When a President chooses a judge, he is placing in human hands the authority and majesty of the law. He owes it to the Constitution and to the country to choose with care. I have done so.
With me this afternoon are my first 11 judicial nominees, individuals of experience and character. Four of them serve as United States district judges, all four confirmed by unanimous votes. Two others are sitting judges on state supreme courts. Four have served as law clerks in the Supreme Court of the United States. One has served here as an associate counsel to the President. One already holds the position for which I nominate him, by recess appointment of President Clinton.
These men and women have followed different paths to this nomination. They come from diverse backgrounds, and will bring a wide range of experience to the bench. All have sterling credentials and have met high standards of legal training, temperament and judgment.
As a group, they command broad, bipartisan support among those who know them and who have served with them. I submit their names to the Senate with full confidence that they will satisfy any test of judicial merit.
These first nominations are also an opportunity to outline the standards by which I will choose all federal judges. The American people expect judges of the highest caliber, and my nominees will meet that test. A judge, by the most basic measure, has an obligation shared by the President and members of Congress. All of us are constitutional officers, sworn to serve within the limits of our Constitution and laws. When we observe those limits, we exercise our rightful power. When we exceed those limits, we abuse our powers.
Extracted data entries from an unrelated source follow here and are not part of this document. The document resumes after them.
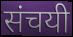
संचयी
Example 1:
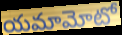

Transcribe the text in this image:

యమామోటో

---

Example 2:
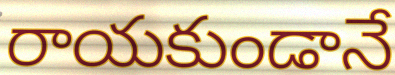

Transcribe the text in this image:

రాయకుండానే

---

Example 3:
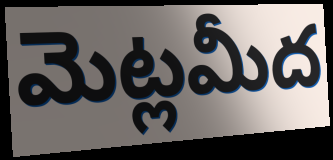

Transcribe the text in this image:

మెట్లమీద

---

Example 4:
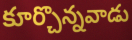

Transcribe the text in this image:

కూర్చొన్నవాడు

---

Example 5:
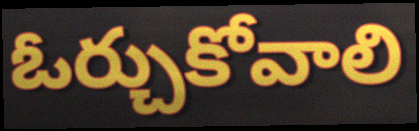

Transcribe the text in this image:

ఓర్చుకోవాలి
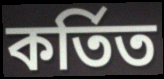
কৰ্তিত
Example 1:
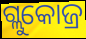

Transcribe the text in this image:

ଗ୍ଲୁକୋଜ୍ର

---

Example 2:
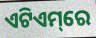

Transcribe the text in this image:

ଏଟିଏମ୍‌ରେ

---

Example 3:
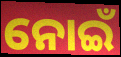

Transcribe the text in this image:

ନୋଇଁ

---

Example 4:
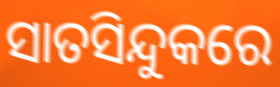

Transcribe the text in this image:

ସାତସିନ୍ଦୁକରେ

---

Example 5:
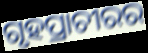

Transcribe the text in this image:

ଗୃହପ୍ରାଚୀରର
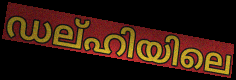
ഡല്ഹിയിലെ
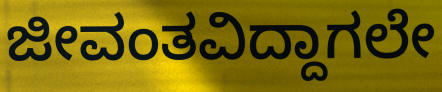
ಜೀವಂತವಿದ್ದಾಗಲೇ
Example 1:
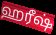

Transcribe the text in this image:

ஹரீஷ்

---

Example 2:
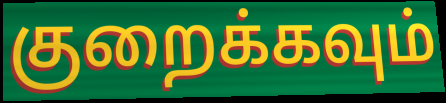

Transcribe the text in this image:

குறைக்கவும்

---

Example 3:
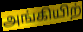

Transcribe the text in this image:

அங்கியிற்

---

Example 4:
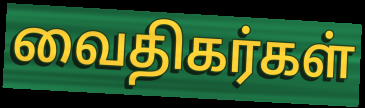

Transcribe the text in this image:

வைதிகர்கள்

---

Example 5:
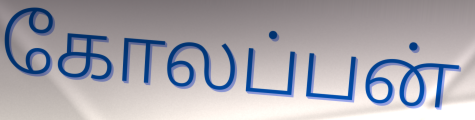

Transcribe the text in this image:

கோலப்பன்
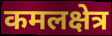
कमलक्षेत्र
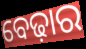
ବେଢ଼ାର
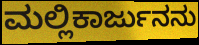
ಮಲ್ಲಿಕಾರ್ಜುನನು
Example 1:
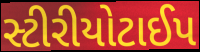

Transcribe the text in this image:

સ્ટીરીયોટાઈપ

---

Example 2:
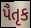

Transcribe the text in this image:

પૈતૃક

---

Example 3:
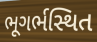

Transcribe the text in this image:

ભૂગર્ભસ્થિત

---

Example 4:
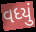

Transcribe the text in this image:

વધ્યું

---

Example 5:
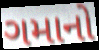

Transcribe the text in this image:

ગમાનો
Every judge I appoint will be a person who clearly understands the role of a judge is to interpret the law, not to legislate from the bench. To paraphrase the third occupant of this house, James Madison, the courts exist to exercise not the will of men, but the judgment of law. My judicial nominees will know the difference. Understanding this will make them more effective in the defense of rights guaranteed under the Constitution, the enforcement of our laws, and more effective in assuming that justice is done to the guilty and for the innocent.
My standard is informed by the oath that each judge will take: to administer justice without respect to persons, and to do equal right to poor and to the rich. A good judge exercises these powers with discernment, courage and humility. These are commitments, not just to philosophy, but of character.
My nominees today and in the years to come will be notable for their distinction and accomplishments. And all will be exceptional for their humanity and their integrity. With today's 11 nominees, we continue a constitutional process that involves all three branches of government.
For many weeks now, we have sought and received advice from senators of both parties. I now submit these nominations in good faith, trusting that good faith will also be extended by the United States Senate. Over the years, we have seen how the confirmation process can be turned to other ends. We have seen political battles played out in committee hearings -- battles that have little to do with the merits of the person sitting before the committee.
This is not good for the Senate, for our courts or for the country.
There are, today, over a hundred vacancies on the federal courts, causing backlogs, frustration and delay of justice. I urge senators of both parties to rise above the bitterness of the past, to provide a fair hearing and a prompt vote to every nominee. That should be the case for no matter who lives in this house, and no matter who controls the senate.
I ask for the return of civility and dignity to the confirmation process. And with this distinguished group of nominees awaiting confirmation, there is no better opportunity than right now. I congratulate all of you on your service past, and for your service to come.